GPU accelerated modules currently include ICGN2D algorithm (with shape functions of the 1st and the 2nd order) and ICGN3D (with the 1st order shape function). Developers can use them through calling dynamic link library.

Requirements:

  • Hardware: NVIDIA graphics card with memory greater than 2GB
  • Software: Windows OS, CUDA ToolKit 12.3

GPU accelerated ICGN module consists of three files: head (opencorr_gpu.h), static library (OpenCorrGPU.lib), and dynamic link library (OpenCorrGPU.dll).

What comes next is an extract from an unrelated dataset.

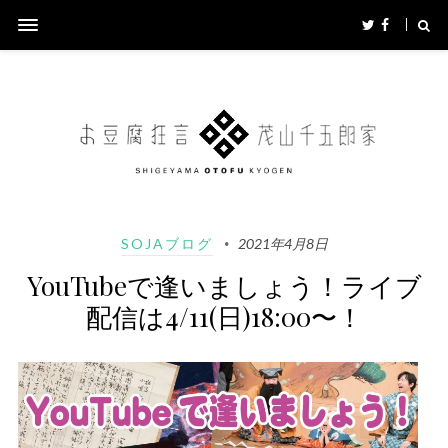
SOJAブログ
2021年4月8日
YouTubeで逢いましょう！ライブ
配信は4/11(日)18:00〜！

The configuration in Visual Studio can be summarized as four steps:

(1) Place opencorr_gpu.h into the folder where opencorr.h is, as shown in Figure 5.1. Then, add the following lines into the cpp file:

#include “opencorr_gpu.h”;

Figure 5.1. Placing opencorr_gpu.h in the same folder of opencorr.h

(2) Set the path of static library file in VS (for example, OpenCorrGPU.lib is in folder OpenCorrGPU\lib, see Figure 1.1), as illustrated in Figure 5.2;

Figure 5.2. Setting directory of library in Visual Studio

(3) Add OpenCorrGPU.lib as the additional dependencies, as illustrated in Figure 5.3;

Figure 5.3. Setting additional dependency of library in Visual Studio

(4) Place OpenCorrGPU.dll in the same folder of the built executable program (.exe). It is noteworthy that the performance of GPU accelerated program varies on different hardware. We provide two version of DLL files, one is compiled with 128 CUDA threads per block and the other with 256 CUDA threads per block. Users may choose the one works better on their computer.

(5) GPU accelerated ICGN is consistent with its CPU counterpart. Users can create an instance of ICGNGPU and invoke the functions (like setImages, setSubset, setIteration, prepare, and compute) to make the program in almost same way. 2D images need to be converted to 1D arrays before inputting to ICGNGPU, because they follows the format in OpenCV. 3D images, as the format is defined by ourselves, can be fed into the module directly. More details can be found in opencorr_gpu.h and the two examples. Different from CPU version, function compute() in ICGNGPU only takes a std::vector of POIs as input, since processing a single POI or a couple of POIs does not make much sense for GPU accelerated ICGN.